The original Black Sabbath is a group that practically invented the term head-banging to describe the almost-violent way fans rock their heads around to the music. Bruises and bloody noses are not uncommon at concerts.

But, there is also another Black Sabbath. But listeners to this version would be hard pressed to sway their hips back and forth, let alone launch into full blown head-banging. It is music that conjures up images of monks in cassocks singing in a cathedral.

The 'other' version of Black Sabbath is the brainchild of Mihkel Raud, an Estonian record producer. He explains the concept.

"It is the Black Sabbath material, Black Sabbath songs, every note by note, it is Black Sabbath, just it is performed on medieval instruments and sung the way people sang back in the 14th century, and in Latin," he said.

A while back, Mr. Raud came up with the idea of doing a very different kind of tribute album to Black Sabbath, a band he started to love at a quite young age.

"I have been a dedicated Black Sabbath maniac for years," Mr. Raud said. "I think when the Paranoid album came out I was like one year old. I was like seven or eight years old when I first listened to Black Sabbath. I was blown away completely."

In the late 1970s when Mr. Raud first heard Black Sabbath, Estonia was part of the Soviet Union. Rock music, which Communist leaders dismissed as a product of the corrupt capitalist West, was strictly forbidden. But true fans smuggled in albums and made copies for all their friends, which is how Mr. Raud first heard Black Sabbath's music.

Many musicians who cover songs try to modernize the music, maybe adding rap to traditional rock-n-roll. But Mr. Raud wanted to see if Black Sabbath songs could survive the journey back in time, way back in time.

He wanted to find musicians who could perform medieval music.

"I had to ask my friends to see if there was a band that could turn this crazy idea of mine into a reality," he said. "And all of them said Yes, Rondellus, that is the band you should approach.
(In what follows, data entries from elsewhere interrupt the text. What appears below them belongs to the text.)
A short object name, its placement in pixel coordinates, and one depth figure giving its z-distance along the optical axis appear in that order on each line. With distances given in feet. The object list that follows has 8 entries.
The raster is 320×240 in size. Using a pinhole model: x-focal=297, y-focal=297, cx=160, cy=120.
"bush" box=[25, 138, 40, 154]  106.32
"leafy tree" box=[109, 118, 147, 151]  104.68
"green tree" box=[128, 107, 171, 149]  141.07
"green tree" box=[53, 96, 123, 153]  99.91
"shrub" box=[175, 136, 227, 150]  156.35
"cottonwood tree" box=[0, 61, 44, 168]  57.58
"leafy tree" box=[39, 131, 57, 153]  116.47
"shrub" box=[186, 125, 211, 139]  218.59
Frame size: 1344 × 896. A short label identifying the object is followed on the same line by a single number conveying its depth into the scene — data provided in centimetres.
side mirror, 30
So I explained what I had in mind and they were sold instantly on the idea."

Instantly might not be the right word.

"Well at first we thought that he was a little bit crazy," said Robert Staack, who along with his wife Maria, make up the group Rondellus that performs medieval music. They, and musicians they hired, performed the medieval versions of Black Sabbath songs. Mr. Staack said he did not take to the idea right away.
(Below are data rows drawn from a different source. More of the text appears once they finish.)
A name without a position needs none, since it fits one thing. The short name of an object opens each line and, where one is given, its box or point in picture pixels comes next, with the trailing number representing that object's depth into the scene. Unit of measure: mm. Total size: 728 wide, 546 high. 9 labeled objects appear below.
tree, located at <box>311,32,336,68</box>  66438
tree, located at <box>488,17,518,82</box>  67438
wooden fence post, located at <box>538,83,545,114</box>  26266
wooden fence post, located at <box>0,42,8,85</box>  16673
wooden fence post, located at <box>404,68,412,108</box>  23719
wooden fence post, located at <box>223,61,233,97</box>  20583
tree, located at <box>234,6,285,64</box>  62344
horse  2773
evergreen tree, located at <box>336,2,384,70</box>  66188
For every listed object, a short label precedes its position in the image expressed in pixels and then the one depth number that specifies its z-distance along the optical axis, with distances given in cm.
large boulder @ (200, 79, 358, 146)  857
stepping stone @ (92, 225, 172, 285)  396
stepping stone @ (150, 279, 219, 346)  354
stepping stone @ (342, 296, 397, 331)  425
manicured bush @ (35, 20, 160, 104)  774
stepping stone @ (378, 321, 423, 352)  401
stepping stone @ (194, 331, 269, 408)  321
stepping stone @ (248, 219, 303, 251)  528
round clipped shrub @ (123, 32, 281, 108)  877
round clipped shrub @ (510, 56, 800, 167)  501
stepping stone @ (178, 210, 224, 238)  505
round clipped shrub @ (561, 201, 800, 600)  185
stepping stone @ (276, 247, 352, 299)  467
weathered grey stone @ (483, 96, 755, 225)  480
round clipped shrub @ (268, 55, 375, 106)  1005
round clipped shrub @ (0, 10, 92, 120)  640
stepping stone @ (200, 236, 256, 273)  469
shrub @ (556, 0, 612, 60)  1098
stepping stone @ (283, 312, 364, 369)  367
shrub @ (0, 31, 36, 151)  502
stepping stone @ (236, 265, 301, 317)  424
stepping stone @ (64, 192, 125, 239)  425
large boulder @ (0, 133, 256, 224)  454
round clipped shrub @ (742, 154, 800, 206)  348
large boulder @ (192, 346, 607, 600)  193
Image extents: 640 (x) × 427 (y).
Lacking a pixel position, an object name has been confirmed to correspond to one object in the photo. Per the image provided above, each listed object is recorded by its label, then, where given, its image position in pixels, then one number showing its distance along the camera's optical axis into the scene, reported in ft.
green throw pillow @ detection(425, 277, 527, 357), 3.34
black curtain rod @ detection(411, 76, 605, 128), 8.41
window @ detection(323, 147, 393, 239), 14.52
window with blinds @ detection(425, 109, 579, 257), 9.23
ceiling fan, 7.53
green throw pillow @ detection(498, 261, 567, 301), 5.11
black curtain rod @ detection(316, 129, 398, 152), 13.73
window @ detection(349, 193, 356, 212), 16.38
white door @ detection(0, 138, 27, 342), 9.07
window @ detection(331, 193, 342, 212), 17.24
"We needed some time to get used to it and to get used to the idea before we could say yes to him, but at last we did say yes to him," he said.

The rest of the participants in the project were not head-bangers or heavy-metal music fans either. The woman Mr. Raud found to translate the songs into Latin, Kristiina Leinemann, had never listened to rock music before, let alone heavy metal.
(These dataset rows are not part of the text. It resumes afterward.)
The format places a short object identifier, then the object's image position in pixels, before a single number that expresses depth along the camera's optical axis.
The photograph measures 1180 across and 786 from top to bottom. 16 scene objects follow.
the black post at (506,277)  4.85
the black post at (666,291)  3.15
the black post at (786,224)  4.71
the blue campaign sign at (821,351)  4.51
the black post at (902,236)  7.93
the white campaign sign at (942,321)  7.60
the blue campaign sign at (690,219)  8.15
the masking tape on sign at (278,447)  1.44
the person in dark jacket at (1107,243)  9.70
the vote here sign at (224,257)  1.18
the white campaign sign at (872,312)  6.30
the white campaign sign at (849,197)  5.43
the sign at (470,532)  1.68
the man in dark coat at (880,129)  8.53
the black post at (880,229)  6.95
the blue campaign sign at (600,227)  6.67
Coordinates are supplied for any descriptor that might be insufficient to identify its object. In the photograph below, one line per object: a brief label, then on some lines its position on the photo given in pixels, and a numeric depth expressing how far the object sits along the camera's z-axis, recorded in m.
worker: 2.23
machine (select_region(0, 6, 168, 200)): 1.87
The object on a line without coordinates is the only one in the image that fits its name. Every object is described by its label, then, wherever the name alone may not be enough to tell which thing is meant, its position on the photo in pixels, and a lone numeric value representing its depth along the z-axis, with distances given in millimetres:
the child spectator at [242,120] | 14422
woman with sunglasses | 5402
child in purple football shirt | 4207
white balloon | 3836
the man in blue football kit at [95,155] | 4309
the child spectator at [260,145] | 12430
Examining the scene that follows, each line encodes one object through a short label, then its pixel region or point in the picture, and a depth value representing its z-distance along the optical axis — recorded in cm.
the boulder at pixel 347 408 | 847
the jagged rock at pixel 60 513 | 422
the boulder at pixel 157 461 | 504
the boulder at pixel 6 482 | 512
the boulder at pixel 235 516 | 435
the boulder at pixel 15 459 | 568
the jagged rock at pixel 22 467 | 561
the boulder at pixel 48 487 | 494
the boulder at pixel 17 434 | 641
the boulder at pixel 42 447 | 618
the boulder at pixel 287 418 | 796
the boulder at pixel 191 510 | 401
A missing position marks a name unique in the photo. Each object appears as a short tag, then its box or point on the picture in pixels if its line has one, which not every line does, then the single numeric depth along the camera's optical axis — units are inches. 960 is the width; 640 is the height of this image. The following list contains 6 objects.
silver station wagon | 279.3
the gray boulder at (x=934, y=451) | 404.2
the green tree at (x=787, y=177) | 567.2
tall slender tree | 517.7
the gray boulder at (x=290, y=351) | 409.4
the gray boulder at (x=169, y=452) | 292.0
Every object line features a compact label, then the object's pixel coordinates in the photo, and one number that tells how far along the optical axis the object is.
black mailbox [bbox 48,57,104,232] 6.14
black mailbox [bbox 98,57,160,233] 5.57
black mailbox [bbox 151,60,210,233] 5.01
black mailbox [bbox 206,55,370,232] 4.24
She was faced with the daunting task of translating lyrics like "generals gathered in their masses, just like witches at black masses" into "centuriones convenerunt sicut magi sacris nigris."

"Sometimes it was difficult for me to understand perhaps the right meaning of the songs, I asked Mihkel, [and] so the translation is born," Ms. Leinemann said. "The songs are not always very clear, sometimes they are a bit, perhaps, ambiguous."

In other cases, the lyrics were anything but ambiguous. Some of Black Sabbath songs talk about Satan or Lucifer. But Mr. Raud said Rondellus usually sings religious songs and because of that he did not ask them to perform songs with dark or satanic references.

It took about nine months to translate the lyrics and arrange the composition. But the actual recording took only four days. The album was released in February and was called Sabbatum, Latin for Sabbath.

Sabbatum has sold a little more than 3,000 albums. This would not be a lot in most countries, but Mr. Raud says it is not too bad for a record produced in a tiny country like Estonia, where 10,000 sales makes a mega-hit.

The album is being sold mainly on the Internet, but later this month it will go on sale in stores in the United States. As for feedback, Mr. Raud says he received an e-mail from Bill Ward, the original drummer for Black Sabbath, who said he loved the album.

Mr. Raud is also contemplating another project in the future. Medieval Madonna anyone?